Much of the attention on surveillance in the media focuses on the National Security Agency (NSA), but there is not a lot of scrutiny on local domestic surveillance. In 1997, about 20 percent of police departments in the United States used some type of technological surveillance. By 2007, that number had risen to more than 70 percent of departments. Experts in criminal law and information privacy warn that the widespread use of advanced surveillance technologies such as automatic license plate readers, surveillance cameras, red light cameras, and facial recognition software by state and local police departments, combined with a lack of oversight and regulation, have the potential to develop into a form of widespread community surveillance, which ought to pose significant privacy concerns to law-abiding citizens.

Police surveillance equipment raises alarms with privacy advocates // Source: congnghethongtinaz.com

The ever-increasing adoption of digital surveillance technologies by local police departments may dramatically improve the efficiency of criminal investigations, but it also creates the opportunity for abuse and misuse, a University of Illinois expert in criminal law and information privacy says.

A University of Illinois Urbana-Champaign release reports that Stephen Rushin, a professor of law at Illinois, warns that the widespread use of advanced surveillance technologies such as automatic license plate readers, surveillance cameras, red light cameras, and facial recognition software by state and local police departments, combined with a lack of oversight and regulation, have the potential to develop into a form of widespread community surveillance, which ought to pose significant privacy concerns to law-abiding citizens.

“What’s worrisome to me is that the technologies could be harnessed to monitor not just one person, but an entire community,” he said. “For example, if police departments use license plate readers in concert with an extensive network of surveillance cameras, that means that they really do have the ability to monitor everyone all of the time.

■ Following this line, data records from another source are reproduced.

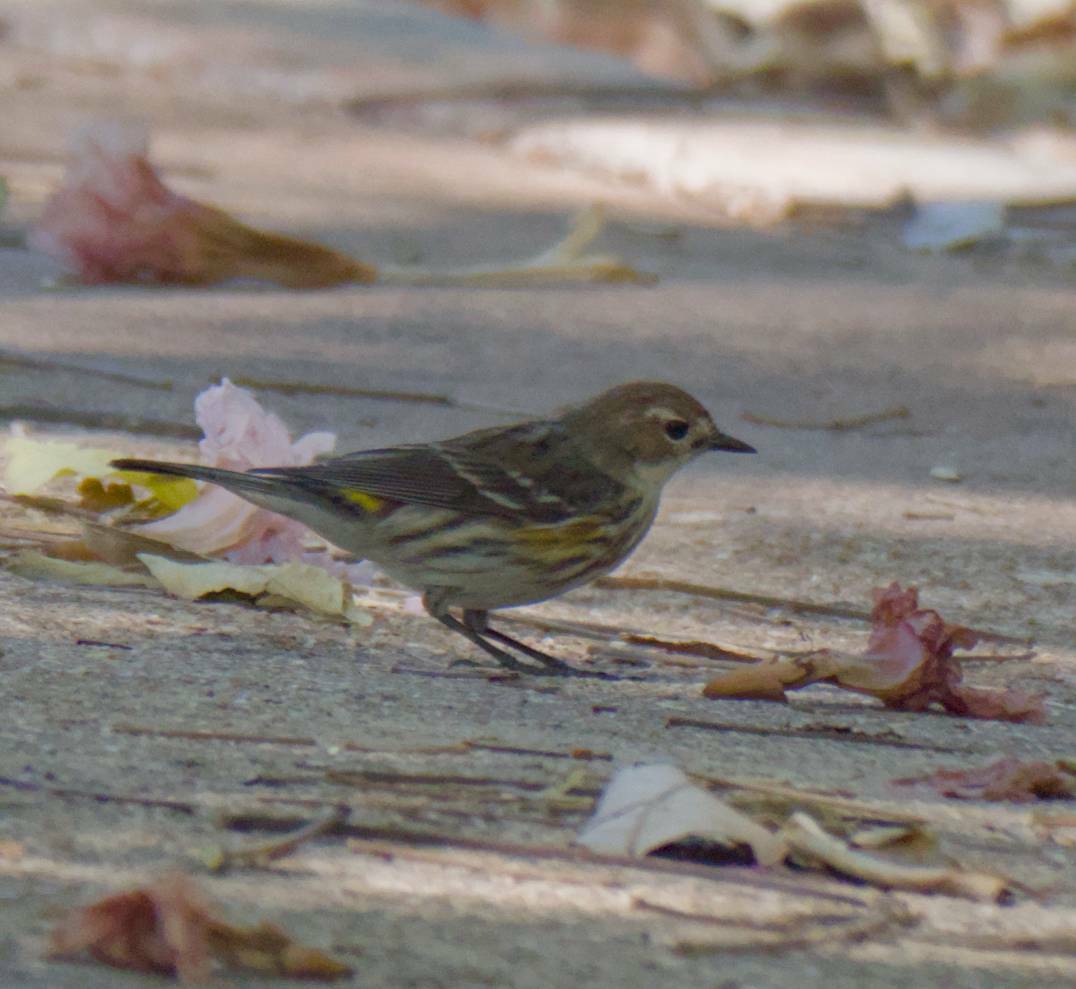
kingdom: Animalia
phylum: Chordata
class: Aves
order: Passeriformes
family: Parulidae
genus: Setophaga
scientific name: Setophaga coronata
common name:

Legally speaking, that’s troubling.”

In 1997, about 20 percent of police departments in the United States used some type of technological surveillance. By 2007, that number had risen to more than 70 percent of departments, according to a paper Rushin wrote that will be published next month in the Brooklyn Law Review.

“This radical shift in policing is the beginning of what I call the ‘digitally efficient investigative state,’ where technological replacements for traditional investigations are used to dramatically improve the efficiency of surveillance,” Rushin said.

While much of the attention on surveillance in the media focuses on the National Security Agency (NSA), there is not a lot of scrutiny on local domestic surveillance, Rushin said.

“I think that’s because it’s mostly local law enforcement that’s undertaking this type of surveillance, and we don’t tend to think of our local police force as being particularly scary, intimidating or worrisome,” he said.

While technologies that give the state an “extrasensory ability” may violate an individual’s reasonable expectation of privacy, technologies that merely improve the efficiency of otherwise permissible investigation techniques are presumptively permissible, Rushin said.